- _Listed records_:
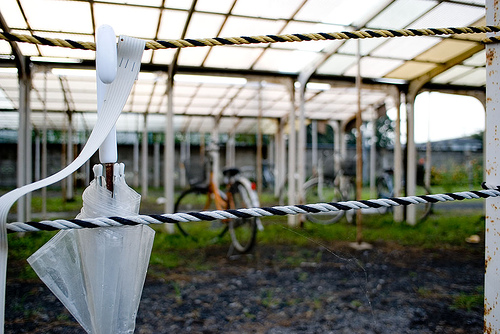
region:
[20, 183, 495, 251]
white and black rope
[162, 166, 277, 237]
bicycle in background on grass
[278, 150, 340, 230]
bicycle in background on grass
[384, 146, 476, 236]
bicycle in background on grass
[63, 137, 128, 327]
white umbrella on ropes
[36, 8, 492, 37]
yellow and black rope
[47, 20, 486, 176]
glass roof overhead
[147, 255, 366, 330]
dirt on ground by bikes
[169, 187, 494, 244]
grass growing on ground by bikes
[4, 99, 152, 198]
white tag by umbrella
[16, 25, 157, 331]
a white umbrella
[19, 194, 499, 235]
a black and white rope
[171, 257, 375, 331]
gray and black gravel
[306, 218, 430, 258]
green grass on the ground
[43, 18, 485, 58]
a yellow and black rope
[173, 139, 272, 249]
a orange and silver bike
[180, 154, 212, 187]
a basket on a bike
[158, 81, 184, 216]
a white wooden pole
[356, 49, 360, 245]
a rusty white pole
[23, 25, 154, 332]
clear umbrella hanging from rope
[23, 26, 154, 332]
white and clear umbrella closed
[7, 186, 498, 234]
white and black rope hanging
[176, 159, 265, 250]
bicycle in background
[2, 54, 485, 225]
poles holding structure up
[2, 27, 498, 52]
weathered rope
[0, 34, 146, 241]
white strap around rope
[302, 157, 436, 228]
two bicycles in background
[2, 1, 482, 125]
glass or plastic see through ceiling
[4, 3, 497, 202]
outside structure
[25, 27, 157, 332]
white umbrella hanging on a rope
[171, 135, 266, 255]
blurry orange bicycle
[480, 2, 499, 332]
rusty white pole on right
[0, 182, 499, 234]
black and white horizontal rope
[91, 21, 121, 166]
white plastic umbrella handle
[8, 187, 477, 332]
ground with dirty and green grass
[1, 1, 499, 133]
roof with white panels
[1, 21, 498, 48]
dirty black and white rope on top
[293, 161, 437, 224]
blurry bicycle with black tires to the right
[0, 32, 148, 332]
white plastic strap hanging from rope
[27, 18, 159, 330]
clear umbrella on a rope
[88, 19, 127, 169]
white handle of an umbrella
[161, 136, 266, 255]
orange bike on the grass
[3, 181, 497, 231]
black and white rope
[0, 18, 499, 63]
yellow and black rope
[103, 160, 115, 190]
rusted metal part of an umbrella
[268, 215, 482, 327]
spider web under the black and white rope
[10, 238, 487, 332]
area of dirt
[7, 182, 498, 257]
green grassy area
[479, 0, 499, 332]
white rusty pole attached to ropes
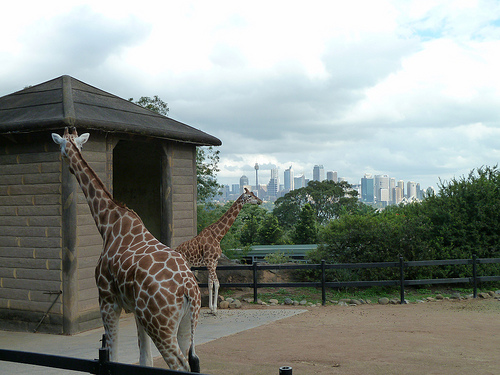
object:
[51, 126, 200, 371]
giraffe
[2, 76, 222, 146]
roof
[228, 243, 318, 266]
train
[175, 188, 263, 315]
animal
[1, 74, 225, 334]
house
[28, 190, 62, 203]
brick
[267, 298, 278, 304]
rock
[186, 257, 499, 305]
fence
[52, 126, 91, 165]
head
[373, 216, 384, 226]
leaves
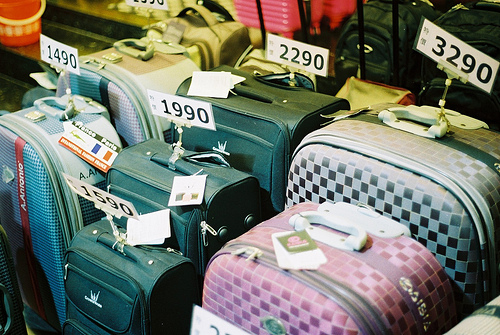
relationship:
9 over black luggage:
[297, 48, 313, 73] [181, 56, 333, 194]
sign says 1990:
[146, 92, 220, 131] [157, 76, 216, 161]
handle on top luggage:
[290, 208, 370, 250] [278, 199, 429, 314]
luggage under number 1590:
[199, 200, 461, 335] [62, 172, 136, 219]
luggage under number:
[199, 200, 461, 335] [410, 14, 495, 104]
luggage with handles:
[206, 200, 451, 329] [281, 205, 381, 260]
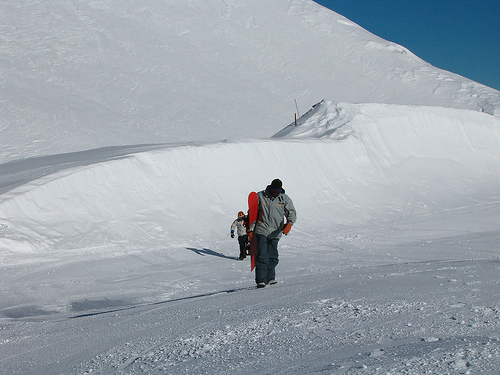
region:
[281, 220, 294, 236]
a man's red glove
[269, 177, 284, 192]
the head of a man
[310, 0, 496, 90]
a blue sky over the snow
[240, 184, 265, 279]
a red snowboard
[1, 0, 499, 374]
white snow on the ground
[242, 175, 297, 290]
a man holding a snowboard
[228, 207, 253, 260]
a man in the background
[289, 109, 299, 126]
a post in the snow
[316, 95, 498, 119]
a ridge of snow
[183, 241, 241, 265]
a shadow cast on the ground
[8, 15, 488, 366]
two snowboarders on a mountain of snow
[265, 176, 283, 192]
the snowboarder is wearing a black ski hat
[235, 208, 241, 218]
a snowboarder is wearing a red knit ski hat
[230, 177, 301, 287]
two snowboarders are walking in the snow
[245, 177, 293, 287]
the snowboarder is carrying a red snowboard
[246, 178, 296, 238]
the snowboarder is wearing a silver jacket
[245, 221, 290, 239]
the man has red ski gloves on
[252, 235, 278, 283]
the man is wearing black ski pants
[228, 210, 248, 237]
a man has a white ski jacket on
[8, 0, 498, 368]
A bright blue sky is in the background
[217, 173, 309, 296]
snowboarder walking up slope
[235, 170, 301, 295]
snowboarder carrying board under arm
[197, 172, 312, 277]
red snowboard and red gloves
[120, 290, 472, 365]
chunks of snow scattered across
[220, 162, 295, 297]
person walking behind snowboarder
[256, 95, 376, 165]
change in elevation on snow bank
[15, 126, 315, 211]
smooth curve of snow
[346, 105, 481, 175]
ridges along side of snow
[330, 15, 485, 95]
uneven and rough edge of slope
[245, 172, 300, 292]
outfit of grey jacket and black pants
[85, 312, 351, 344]
the snow is white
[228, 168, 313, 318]
there are two men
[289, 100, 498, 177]
the hill is made of snow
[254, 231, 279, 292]
the man's pants are gray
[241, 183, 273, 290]
the man is holding a snowboard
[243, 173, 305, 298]
the man is wearing a hat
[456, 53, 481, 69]
the sky is blue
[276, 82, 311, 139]
there's a stick in the snow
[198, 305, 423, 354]
the snow is course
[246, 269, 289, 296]
the man is wearing shoes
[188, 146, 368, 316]
Man is walking in the snow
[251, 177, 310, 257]
Man is wearing a gray coat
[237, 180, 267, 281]
Man has a red snowboard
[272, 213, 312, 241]
Man has orange gloves on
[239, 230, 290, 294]
Man is wearing dark colored pants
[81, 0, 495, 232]
A mountain of snow is behind the man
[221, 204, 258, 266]
A person is in the background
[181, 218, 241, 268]
Person in the background is casting a shadow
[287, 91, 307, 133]
A pole is in the background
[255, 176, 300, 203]
Man has his head looking down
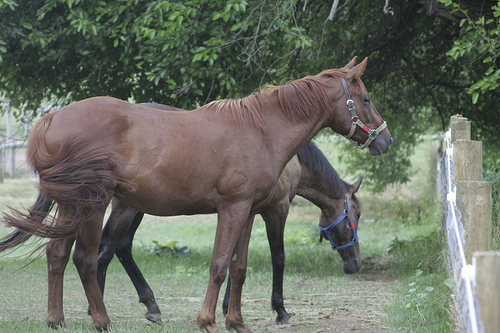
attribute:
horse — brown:
[80, 133, 361, 325]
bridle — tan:
[333, 77, 390, 147]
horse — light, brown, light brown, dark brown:
[27, 55, 393, 331]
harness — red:
[342, 115, 391, 145]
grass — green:
[387, 228, 469, 330]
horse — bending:
[284, 149, 388, 303]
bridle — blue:
[317, 178, 357, 251]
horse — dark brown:
[78, 119, 375, 324]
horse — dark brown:
[46, 25, 406, 331]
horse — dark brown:
[289, 147, 371, 317]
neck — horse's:
[211, 71, 340, 165]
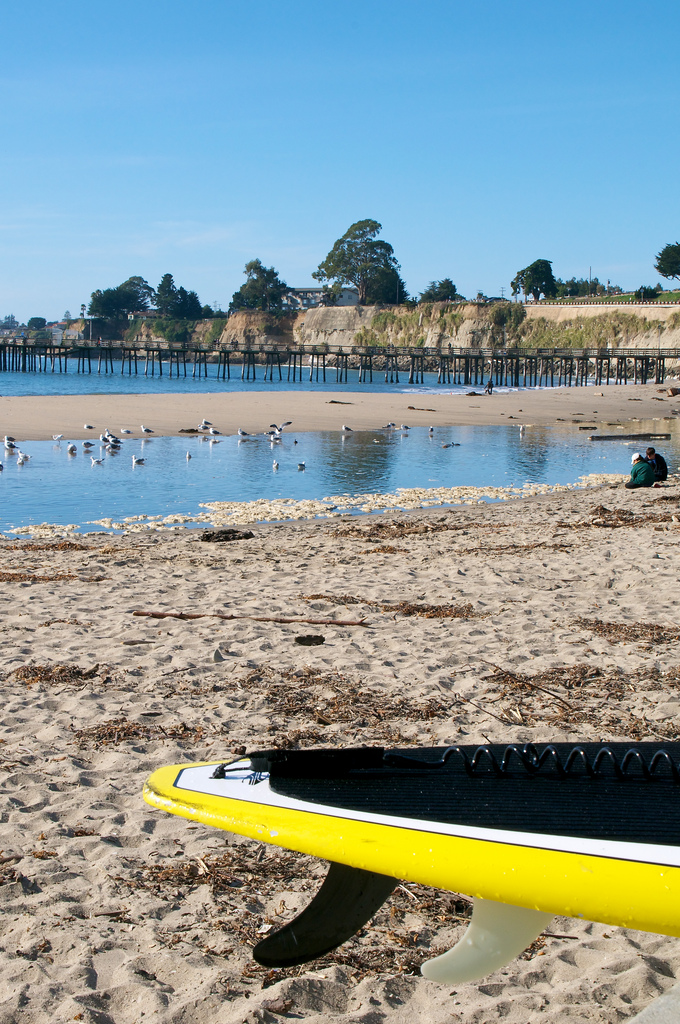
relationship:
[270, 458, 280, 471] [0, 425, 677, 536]
bird in pond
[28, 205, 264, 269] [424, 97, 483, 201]
clouds in sky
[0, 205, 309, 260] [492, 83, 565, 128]
clouds in sky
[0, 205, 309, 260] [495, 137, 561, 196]
clouds in sky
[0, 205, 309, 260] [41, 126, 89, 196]
clouds in sky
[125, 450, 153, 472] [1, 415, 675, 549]
bird in pond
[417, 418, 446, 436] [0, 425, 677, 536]
bird in pond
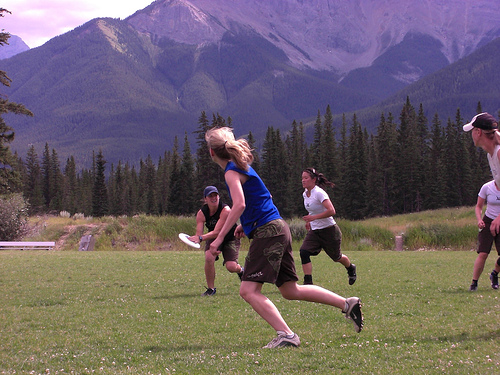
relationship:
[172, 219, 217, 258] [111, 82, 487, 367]
frisbee in park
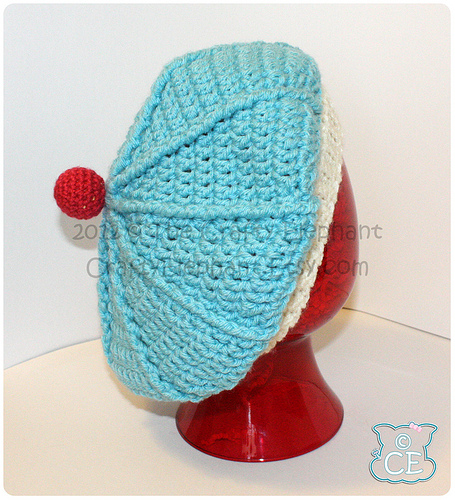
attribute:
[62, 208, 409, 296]
watermark — elephant watermark, crafty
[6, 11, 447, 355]
background — white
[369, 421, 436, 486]
logo — outlined, green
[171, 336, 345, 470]
base — red, plastic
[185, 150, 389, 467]
object — red, plastic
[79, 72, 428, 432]
mannequin — see through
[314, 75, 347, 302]
trim — white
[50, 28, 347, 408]
hat — blue, whie, white, handmade, crocheted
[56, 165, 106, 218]
ball — red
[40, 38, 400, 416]
hat — blue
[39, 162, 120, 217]
poof — red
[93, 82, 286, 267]
thread — green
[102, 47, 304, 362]
hat — blue, knitted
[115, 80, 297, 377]
hat — blue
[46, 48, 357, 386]
hat — handmade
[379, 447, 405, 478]
letter — white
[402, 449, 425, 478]
letter — white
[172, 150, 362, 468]
mannequin — red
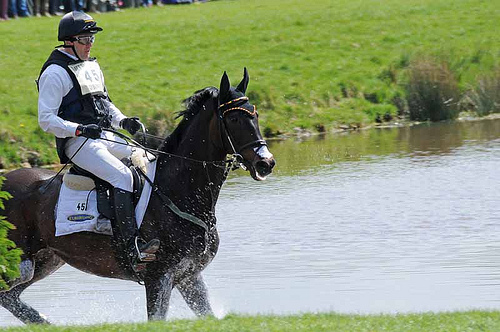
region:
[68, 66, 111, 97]
45 on the man's chest.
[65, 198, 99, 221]
45 on the horse.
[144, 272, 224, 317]
The water is splashing.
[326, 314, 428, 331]
The grass is green.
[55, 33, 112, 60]
The man is wearing goggles.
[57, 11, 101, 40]
The man is wearing a helmet.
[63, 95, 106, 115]
The vest is black.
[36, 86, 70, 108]
The shirt is white.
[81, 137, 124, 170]
The pants are white.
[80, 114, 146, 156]
The gloves are black.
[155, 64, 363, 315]
A horse is visible.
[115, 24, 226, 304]
A horse is visible.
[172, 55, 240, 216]
A horse is visible.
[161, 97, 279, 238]
A horse is visible.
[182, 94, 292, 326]
A horse is visible.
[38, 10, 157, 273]
a horse jockey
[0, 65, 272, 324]
a racing horse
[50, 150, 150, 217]
a horse saddle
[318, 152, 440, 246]
a body of water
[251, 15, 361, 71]
a field of green grass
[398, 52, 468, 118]
a bush on the edge of the water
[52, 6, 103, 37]
a horse riding helmet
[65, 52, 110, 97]
a bib displaying the competitor's number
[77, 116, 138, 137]
riding gloves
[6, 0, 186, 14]
spectator's feet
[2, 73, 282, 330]
a dark brown horse is walking on grass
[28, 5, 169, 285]
a man riding a horse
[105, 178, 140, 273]
man wearing black boots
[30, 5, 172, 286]
a wearing a black hat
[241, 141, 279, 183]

- _Problem statement_:
Rewrite the records from their start through the line that contains "clear umbrella hanging from rope", replacing "region" with "area" and keeping everything else the same. Omit the pictures from your answer.

- _Output for this exercise_:
area:
[20, 183, 495, 251]
white and black rope
[162, 166, 277, 237]
bicycle in background on grass
[278, 150, 340, 230]
bicycle in background on grass
[384, 146, 476, 236]
bicycle in background on grass
[63, 137, 128, 327]
white umbrella on ropes
[36, 8, 492, 37]
yellow and black rope
[47, 20, 486, 176]
glass roof overhead
[147, 255, 366, 330]
dirt on ground by bikes
[169, 187, 494, 244]
grass growing on ground by bikes
[4, 99, 152, 198]
white tag by umbrella
[16, 25, 157, 331]
a white umbrella
[19, 194, 499, 235]
a black and white rope
[171, 257, 375, 331]
gray and black gravel
[306, 218, 430, 258]
green grass on the ground
[43, 18, 485, 58]
a yellow and black rope
[173, 139, 272, 249]
a orange and silver bike
[180, 154, 212, 187]
a basket on a bike
[158, 81, 184, 216]
a white wooden pole
[356, 49, 360, 245]
a rusty white pole
[23, 25, 154, 332]
clear umbrella hanging from rope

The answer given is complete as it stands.